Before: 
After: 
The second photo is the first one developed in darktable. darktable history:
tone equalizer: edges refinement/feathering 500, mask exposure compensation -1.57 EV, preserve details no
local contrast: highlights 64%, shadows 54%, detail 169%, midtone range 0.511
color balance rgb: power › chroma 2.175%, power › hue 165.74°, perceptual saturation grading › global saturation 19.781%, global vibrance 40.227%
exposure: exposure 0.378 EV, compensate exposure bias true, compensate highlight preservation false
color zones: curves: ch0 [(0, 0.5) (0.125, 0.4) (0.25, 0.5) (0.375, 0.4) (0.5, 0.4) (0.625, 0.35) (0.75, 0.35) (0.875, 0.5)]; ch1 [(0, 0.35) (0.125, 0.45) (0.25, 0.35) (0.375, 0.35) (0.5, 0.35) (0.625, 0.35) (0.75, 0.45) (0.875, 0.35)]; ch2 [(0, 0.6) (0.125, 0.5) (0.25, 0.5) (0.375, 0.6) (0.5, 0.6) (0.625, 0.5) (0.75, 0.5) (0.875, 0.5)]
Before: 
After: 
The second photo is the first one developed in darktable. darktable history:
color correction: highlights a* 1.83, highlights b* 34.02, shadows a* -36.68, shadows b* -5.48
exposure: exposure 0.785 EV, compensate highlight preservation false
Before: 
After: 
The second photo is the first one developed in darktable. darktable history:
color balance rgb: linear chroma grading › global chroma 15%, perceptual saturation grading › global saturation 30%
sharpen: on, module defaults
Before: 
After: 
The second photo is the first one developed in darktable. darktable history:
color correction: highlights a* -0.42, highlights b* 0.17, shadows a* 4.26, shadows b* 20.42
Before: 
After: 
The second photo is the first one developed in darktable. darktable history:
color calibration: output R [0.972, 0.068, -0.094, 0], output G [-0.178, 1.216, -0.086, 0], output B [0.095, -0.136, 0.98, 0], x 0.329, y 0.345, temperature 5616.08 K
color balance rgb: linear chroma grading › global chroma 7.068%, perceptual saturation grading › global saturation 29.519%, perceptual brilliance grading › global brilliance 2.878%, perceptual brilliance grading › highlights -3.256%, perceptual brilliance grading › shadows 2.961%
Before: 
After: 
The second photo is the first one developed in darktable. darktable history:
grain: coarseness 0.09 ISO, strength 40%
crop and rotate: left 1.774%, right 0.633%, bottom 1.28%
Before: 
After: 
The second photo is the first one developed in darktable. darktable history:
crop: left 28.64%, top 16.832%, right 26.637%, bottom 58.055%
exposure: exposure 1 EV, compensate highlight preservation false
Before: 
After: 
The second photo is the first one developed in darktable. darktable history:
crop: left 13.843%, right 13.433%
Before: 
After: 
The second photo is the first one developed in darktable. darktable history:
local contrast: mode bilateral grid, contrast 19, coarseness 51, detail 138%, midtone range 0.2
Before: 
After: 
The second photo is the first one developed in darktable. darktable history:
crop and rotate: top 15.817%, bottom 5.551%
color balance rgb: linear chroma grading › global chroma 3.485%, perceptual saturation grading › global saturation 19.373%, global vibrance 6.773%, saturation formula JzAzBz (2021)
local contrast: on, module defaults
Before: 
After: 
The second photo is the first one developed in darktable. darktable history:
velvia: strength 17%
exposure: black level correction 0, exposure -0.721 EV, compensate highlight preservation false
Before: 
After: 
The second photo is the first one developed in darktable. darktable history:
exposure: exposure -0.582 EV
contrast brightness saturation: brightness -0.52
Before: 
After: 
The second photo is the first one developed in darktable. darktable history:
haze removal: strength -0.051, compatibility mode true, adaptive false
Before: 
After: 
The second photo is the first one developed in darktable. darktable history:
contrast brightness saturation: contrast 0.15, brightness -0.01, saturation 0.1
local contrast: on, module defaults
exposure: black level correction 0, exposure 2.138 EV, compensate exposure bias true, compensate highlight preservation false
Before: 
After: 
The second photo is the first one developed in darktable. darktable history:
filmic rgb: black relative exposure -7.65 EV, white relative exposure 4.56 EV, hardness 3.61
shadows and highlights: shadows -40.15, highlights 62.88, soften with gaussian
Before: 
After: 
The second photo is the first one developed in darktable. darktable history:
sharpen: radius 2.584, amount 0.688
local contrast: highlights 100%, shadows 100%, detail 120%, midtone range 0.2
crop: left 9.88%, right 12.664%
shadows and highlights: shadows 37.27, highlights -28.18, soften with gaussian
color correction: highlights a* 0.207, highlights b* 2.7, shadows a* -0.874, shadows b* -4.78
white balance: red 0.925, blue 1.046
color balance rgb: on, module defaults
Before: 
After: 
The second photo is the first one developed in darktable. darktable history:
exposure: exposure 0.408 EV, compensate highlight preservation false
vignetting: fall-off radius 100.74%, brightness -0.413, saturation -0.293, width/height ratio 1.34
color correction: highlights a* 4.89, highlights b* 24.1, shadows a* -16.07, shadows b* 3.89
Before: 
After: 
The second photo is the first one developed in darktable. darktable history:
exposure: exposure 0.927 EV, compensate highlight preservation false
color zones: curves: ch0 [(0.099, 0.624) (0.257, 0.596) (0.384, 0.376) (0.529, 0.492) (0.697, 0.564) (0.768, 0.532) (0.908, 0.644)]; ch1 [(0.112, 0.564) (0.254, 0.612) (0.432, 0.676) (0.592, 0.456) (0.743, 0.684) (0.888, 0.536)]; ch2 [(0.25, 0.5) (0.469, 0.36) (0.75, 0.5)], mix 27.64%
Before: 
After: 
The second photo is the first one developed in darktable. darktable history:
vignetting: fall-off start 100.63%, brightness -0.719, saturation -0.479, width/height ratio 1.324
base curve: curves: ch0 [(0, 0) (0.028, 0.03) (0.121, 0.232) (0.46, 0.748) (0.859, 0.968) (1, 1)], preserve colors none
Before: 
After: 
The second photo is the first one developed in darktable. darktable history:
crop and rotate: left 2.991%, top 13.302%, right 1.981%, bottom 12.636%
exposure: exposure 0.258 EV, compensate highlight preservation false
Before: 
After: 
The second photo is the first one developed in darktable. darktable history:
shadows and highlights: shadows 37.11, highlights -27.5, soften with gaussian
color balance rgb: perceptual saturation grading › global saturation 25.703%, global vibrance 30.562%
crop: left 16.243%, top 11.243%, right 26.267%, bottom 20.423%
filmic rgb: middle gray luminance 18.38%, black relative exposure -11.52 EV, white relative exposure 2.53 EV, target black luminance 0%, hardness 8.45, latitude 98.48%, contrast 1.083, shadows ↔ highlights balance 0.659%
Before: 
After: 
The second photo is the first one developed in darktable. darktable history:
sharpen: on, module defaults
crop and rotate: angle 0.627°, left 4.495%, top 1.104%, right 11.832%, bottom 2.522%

--*--

WHAT THIS TASK INVOLVES » Return all of the lines above unchanged, with nothing added or left out.

SOLUTION TO THIS PROBLEM »
Before: 
After: 
The second photo is the first one developed in darktable. darktable history:
tone equalizer: edges refinement/feathering 500, mask exposure compensation -1.57 EV, preserve details no
local contrast: highlights 64%, shadows 54%, detail 169%, midtone range 0.511
color balance rgb: power › chroma 2.175%, power › hue 165.74°, perceptual saturation grading › global saturation 19.781%, global vibrance 40.227%
exposure: exposure 0.378 EV, compensate exposure bias true, compensate highlight preservation false
color zones: curves: ch0 [(0, 0.5) (0.125, 0.4) (0.25, 0.5) (0.375, 0.4) (0.5, 0.4) (0.625, 0.35) (0.75, 0.35) (0.875, 0.5)]; ch1 [(0, 0.35) (0.125, 0.45) (0.25, 0.35) (0.375, 0.35) (0.5, 0.35) (0.625, 0.35) (0.75, 0.45) (0.875, 0.35)]; ch2 [(0, 0.6) (0.125, 0.5) (0.25, 0.5) (0.375, 0.6) (0.5, 0.6) (0.625, 0.5) (0.75, 0.5) (0.875, 0.5)]
Before: 
After: 
The second photo is the first one developed in darktable. darktable history:
color correction: highlights a* 1.83, highlights b* 34.02, shadows a* -36.68, shadows b* -5.48
exposure: exposure 0.785 EV, compensate highlight preservation false
Before: 
After: 
The second photo is the first one developed in darktable. darktable history:
color balance rgb: linear chroma grading › global chroma 15%, perceptual saturation grading › global saturation 30%
sharpen: on, module defaults
Before: 
After: 
The second photo is the first one developed in darktable. darktable history:
color correction: highlights a* -0.42, highlights b* 0.17, shadows a* 4.26, shadows b* 20.42
Before: 
After: 
The second photo is the first one developed in darktable. darktable history:
color calibration: output R [0.972, 0.068, -0.094, 0], output G [-0.178, 1.216, -0.086, 0], output B [0.095, -0.136, 0.98, 0], x 0.329, y 0.345, temperature 5616.08 K
color balance rgb: linear chroma grading › global chroma 7.068%, perceptual saturation grading › global saturation 29.519%, perceptual brilliance grading › global brilliance 2.878%, perceptual brilliance grading › highlights -3.256%, perceptual brilliance grading › shadows 2.961%
Before: 
After: 
The second photo is the first one developed in darktable. darktable history:
grain: coarseness 0.09 ISO, strength 40%
crop and rotate: left 1.774%, right 0.633%, bottom 1.28%
Before: 
After: 
The second photo is the first one developed in darktable. darktable history:
crop: left 28.64%, top 16.832%, right 26.637%, bottom 58.055%
exposure: exposure 1 EV, compensate highlight preservation false
Before: 
After: 
The second photo is the first one developed in darktable. darktable history:
crop: left 13.843%, right 13.433%
Before: 
After: 
The second photo is the first one developed in darktable. darktable history:
local contrast: mode bilateral grid, contrast 19, coarseness 51, detail 138%, midtone range 0.2
Before: 
After: 
The second photo is the first one developed in darktable. darktable history:
crop and rotate: top 15.817%, bottom 5.551%
color balance rgb: linear chroma grading › global chroma 3.485%, perceptual saturation grading › global saturation 19.373%, global vibrance 6.773%, saturation formula JzAzBz (2021)
local contrast: on, module defaults
Before: 
After: 
The second photo is the first one developed in darktable. darktable history:
velvia: strength 17%
exposure: black level correction 0, exposure -0.721 EV, compensate highlight preservation false
Before: 
After: 
The second photo is the first one developed in darktable. darktable history:
exposure: exposure -0.582 EV
contrast brightness saturation: brightness -0.52
Before: 
After: 
The second photo is the first one developed in darktable. darktable history:
haze removal: strength -0.051, compatibility mode true, adaptive false
Before: 
After: 
The second photo is the first one developed in darktable. darktable history:
contrast brightness saturation: contrast 0.15, brightness -0.01, saturation 0.1
local contrast: on, module defaults
exposure: black level correction 0, exposure 2.138 EV, compensate exposure bias true, compensate highlight preservation false
Before: 
After: 
The second photo is the first one developed in darktable. darktable history:
filmic rgb: black relative exposure -7.65 EV, white relative exposure 4.56 EV, hardness 3.61
shadows and highlights: shadows -40.15, highlights 62.88, soften with gaussian
Before: 
After: 
The second photo is the first one developed in darktable. darktable history:
sharpen: radius 2.584, amount 0.688
local contrast: highlights 100%, shadows 100%, detail 120%, midtone range 0.2
crop: left 9.88%, right 12.664%
shadows and highlights: shadows 37.27, highlights -28.18, soften with gaussian
color correction: highlights a* 0.207, highlights b* 2.7, shadows a* -0.874, shadows b* -4.78
white balance: red 0.925, blue 1.046
color balance rgb: on, module defaults
Before: 
After: 
The second photo is the first one developed in darktable. darktable history:
exposure: exposure 0.408 EV, compensate highlight preservation false
vignetting: fall-off radius 100.74%, brightness -0.413, saturation -0.293, width/height ratio 1.34
color correction: highlights a* 4.89, highlights b* 24.1, shadows a* -16.07, shadows b* 3.89
Before: 
After: 
The second photo is the first one developed in darktable. darktable history:
exposure: exposure 0.927 EV, compensate highlight preservation false
color zones: curves: ch0 [(0.099, 0.624) (0.257, 0.596) (0.384, 0.376) (0.529, 0.492) (0.697, 0.564) (0.768, 0.532) (0.908, 0.644)]; ch1 [(0.112, 0.564) (0.254, 0.612) (0.432, 0.676) (0.592, 0.456) (0.743, 0.684) (0.888, 0.536)]; ch2 [(0.25, 0.5) (0.469, 0.36) (0.75, 0.5)], mix 27.64%
Before: 
After: 
The second photo is the first one developed in darktable. darktable history:
vignetting: fall-off start 100.63%, brightness -0.719, saturation -0.479, width/height ratio 1.324
base curve: curves: ch0 [(0, 0) (0.028, 0.03) (0.121, 0.232) (0.46, 0.748) (0.859, 0.968) (1, 1)], preserve colors none
Before: 
After: 
The second photo is the first one developed in darktable. darktable history:
crop and rotate: left 2.991%, top 13.302%, right 1.981%, bottom 12.636%
exposure: exposure 0.258 EV, compensate highlight preservation false
Before: 
After: 
The second photo is the first one developed in darktable. darktable history:
shadows and highlights: shadows 37.11, highlights -27.5, soften with gaussian
color balance rgb: perceptual saturation grading › global saturation 25.703%, global vibrance 30.562%
crop: left 16.243%, top 11.243%, right 26.267%, bottom 20.423%
filmic rgb: middle gray luminance 18.38%, black relative exposure -11.52 EV, white relative exposure 2.53 EV, target black luminance 0%, hardness 8.45, latitude 98.48%, contrast 1.083, shadows ↔ highlights balance 0.659%
Before: 
After: 
The second photo is the first one developed in darktable. darktable history:
sharpen: on, module defaults
crop and rotate: angle 0.627°, left 4.495%, top 1.104%, right 11.832%, bottom 2.522%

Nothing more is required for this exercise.